The Beauty of Monster Hunter
I’m probably over 100 hours into Monster Hunter 4 Ultimate, and I’m not even that far into the game yet. Part of that has been my personal “grinding quests over and over again for certain item drops to craft armor/weapons I want” thing that most people who’ve ever played a game with item drops knows the pain of. However, I’m not hating the grind. Maybe because there’s a lot in the game itself that makes it feel less like a grind and more like an exploration.
For a game that, at it’s core, is about “invading a pristine environment, killing its inhabitants, turning their skins into wearables, and fighting more monsters while maybe wearing the skin of it kin” Monster Hunter (or Monhun) is a wonderful single player and co-op experience where you’re constantly learning more about the creatures you fight and the environments where you fight them. The lands you explore are fleshed out, monsters have their own individual traits that make them each a joy and a pain to battle with, and the crafting system is a vast mess of seemingly never-ending trees that may take forever to truly master. But even with all this going on, Monhun doesn’t hold your hand (okay, MH4U is a lot better at explaining things to new players, but even then it’s far from hand holding).

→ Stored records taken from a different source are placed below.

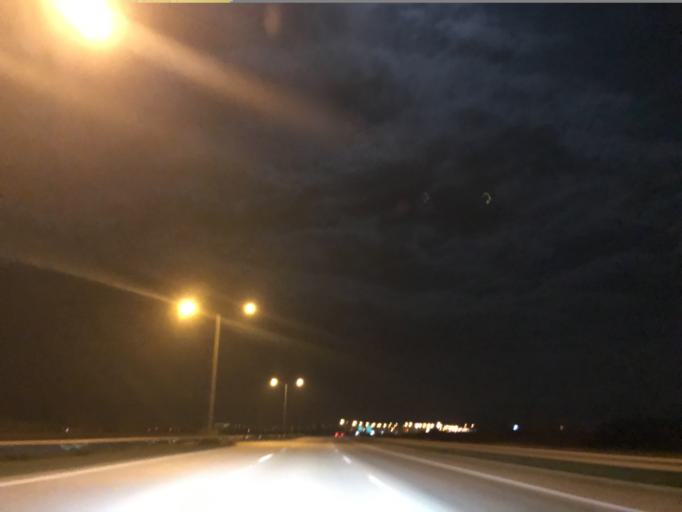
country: TR
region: Hatay
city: Mahmutlar
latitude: 36.9576
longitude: 36.1471
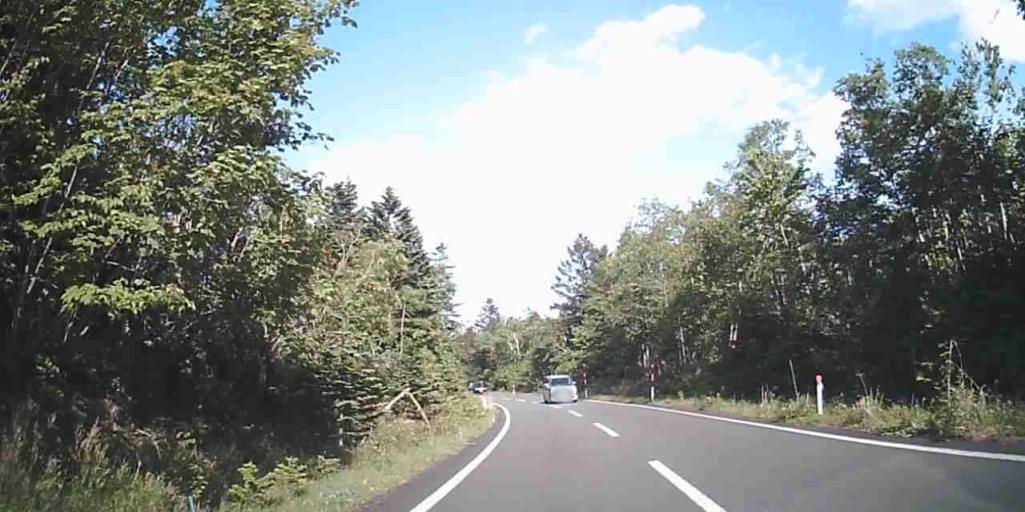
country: JP
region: Hokkaido
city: Shiraoi
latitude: 42.6885
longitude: 141.4307
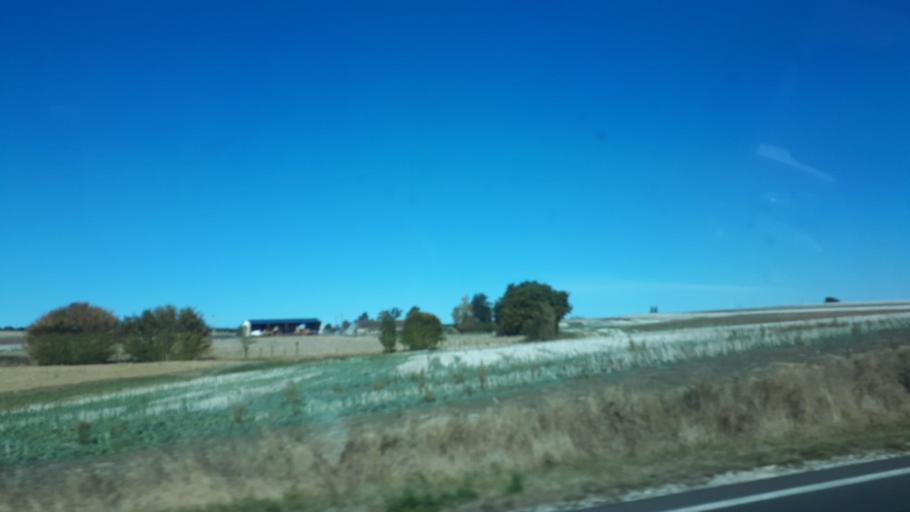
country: FR
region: Centre
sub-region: Departement du Loir-et-Cher
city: Moree
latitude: 47.9407
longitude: 1.2061
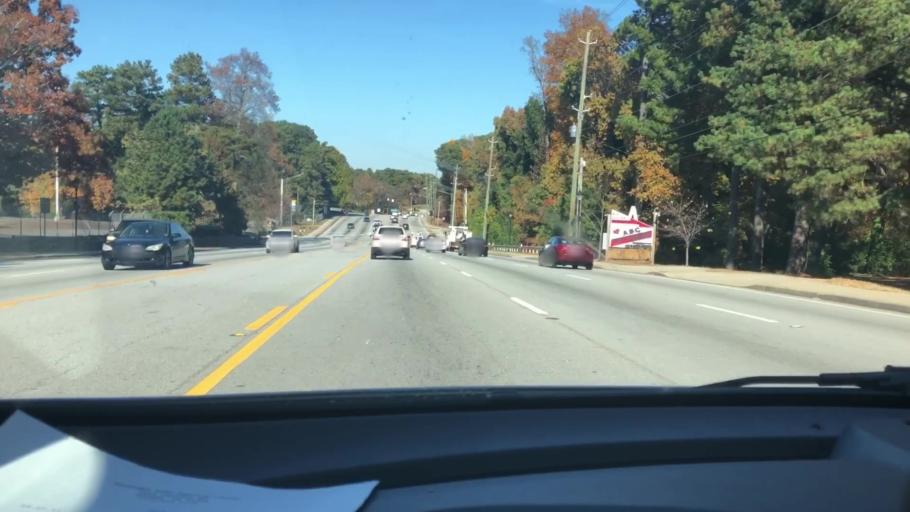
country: US
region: Georgia
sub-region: DeKalb County
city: Avondale Estates
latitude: 33.7706
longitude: -84.2503
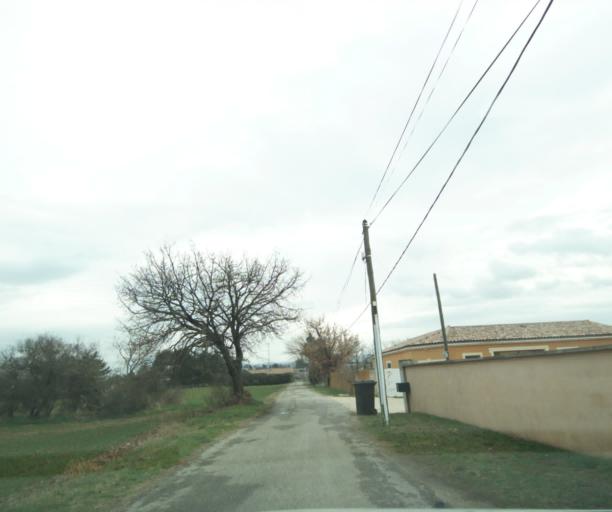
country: FR
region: Rhone-Alpes
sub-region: Departement de l'Ardeche
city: Cornas
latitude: 44.9702
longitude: 4.8798
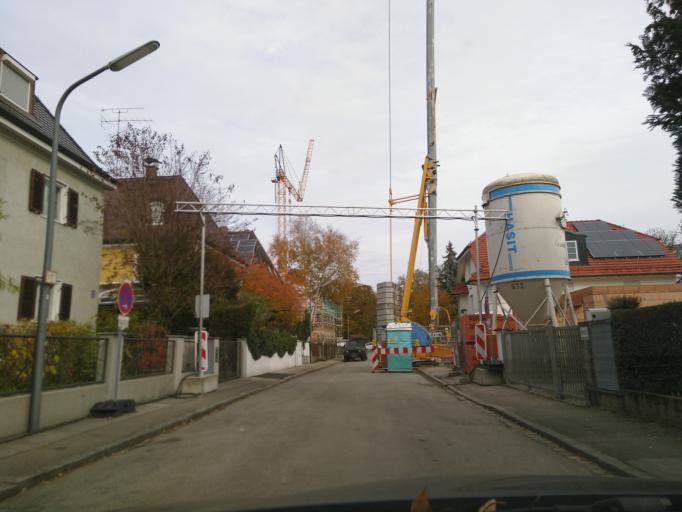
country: DE
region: Bavaria
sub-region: Upper Bavaria
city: Munich
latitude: 48.1095
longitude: 11.6012
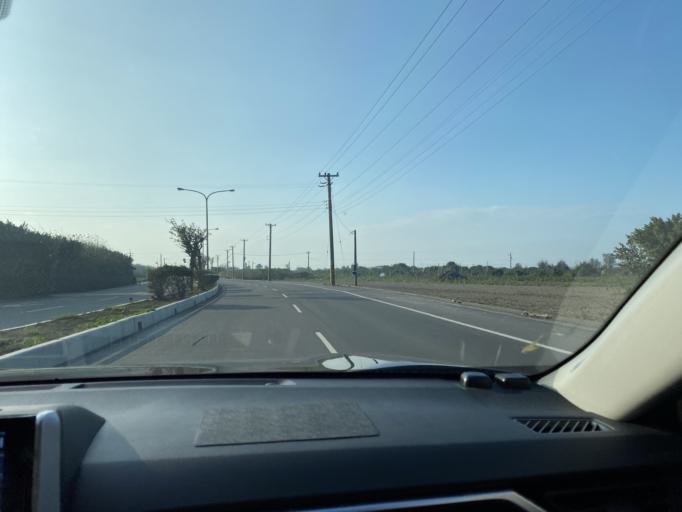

I adore how Monhun presents itself to a player. “Hey, here’s a map, go kill a thing. By the way, there’s no health bars, and we’re not gonna tell you where to collect items. Good luck!” For a new player, especially one not used to such things as a lack of a health bar on enemies you’re trying to kill or a some sort of notification that this spot right here is a gathering point, it’s overwhelming and intimidating. Coupled with the rest of the game (expansive single player and co-op quests, requiring everything from killing to trapping to just fishing without dying, on top of the gear grind), and it’s downright offputting to people. Stick with it though, and you’re rewarded with a game that is deep, enjoyable, and well worth the money you spent on it.
Gathering items from the land and the monsters you hunt is a big deal in Monhun. Yes, you can buy items from NPCs, but it’s so much easier to craft them yourself, and many items are not buyable. In MH4U, there’s a long list of possible combinations, available to you as soon as you start the game, telling you what 2 items can be put together to make something new. You won’t find out what until you craft it, but that’s part of the experience! “How do I find these items though?” In the world. Gather points are plentiful, but more often than not you’ll stumble upon them before realizing what they are. A single butterfly denotes a bug gather point, a hive on a tree a honey gather point, and various ever-so-barely-unique plants on the ground might yield goods. For a while, I didn’t even know spider webs were gather points. Ores tend to be more visually noticeable, but I did find a rock that allowed me to get about a dozen whetstones from it while being nothing more that a single rock on the edge of a map area. I love this. I love that there isn’t a big sign that say HERE’S STUFF or a special light or anything. You, the player, must learn what plants might get you things, which colored crystals bear the ore you’re looking for. A subtlety that makes the game that much more immersive. Because let’s face it, if you’re in the woods, you’re going to have to rely on something you may have read on Wikipedia to keep you from eating the wrong mushrooms and plants. And you know if you killed something you’d scavenge what you could from it.
This subtlety reflecting real life extends to the monsters themselves. A bulk of missions are “find this thing, and kill it in the time limit”, which is straightforward. From there, the game forces you to rethink a boss battle for you to win. You’ll have to mark the monster with a paintball in order to track it, because it will run to a different area. Without a health bar or the monster flashing when close to death or anything, you’ll have to rely on audio and visual cues to know if you’re getting a monster into a weakened state. “Weakened state? Like in Pokemon? But how will I know?” Don’t worry, the monsters will let you know. For instance, there’s a set of similar monsters under the family of bird wyverns. All of them are prone to screeching at you during battle. However, as one is weakened, they lose the ability to screech with the power they once did. Sure sign of you getting close to the end. Another common trait many weakened monsters share is the “limp” animation. You can clearly see a monster limp off to another area when they’re close to death, and often times when you chase them down they’re either sleeping or eating to try to regain health. And beyond that, each monster may have something special to show weakening. The kecha wacha, a monkey-like creature with bright yellow eyes, will lower its eyelids into a tired state. The gravios, an almost stone-like dragon, has visible wounds appear as you fight it. Some monsters will use certain attacks less, unable to muster the strength to do so. I feel these cues not only require the player to pay more attention to the game, but make the game feel less fake in a sense. I mean, I get the use of health bars on enemies, but in Monhun the lack of them doesn’t feel wrong. Different, yes, but more organic. It makes me feel more like a hunter, rather than just a player behind the screen.
I wish more games had this kind of subtlety, really forcing a player to pay attention to what’s happening instead of holding a player’s hand. I think it makes Monhun a strong franchise, and separates it from the vast sea of games I could be spending my time and money on.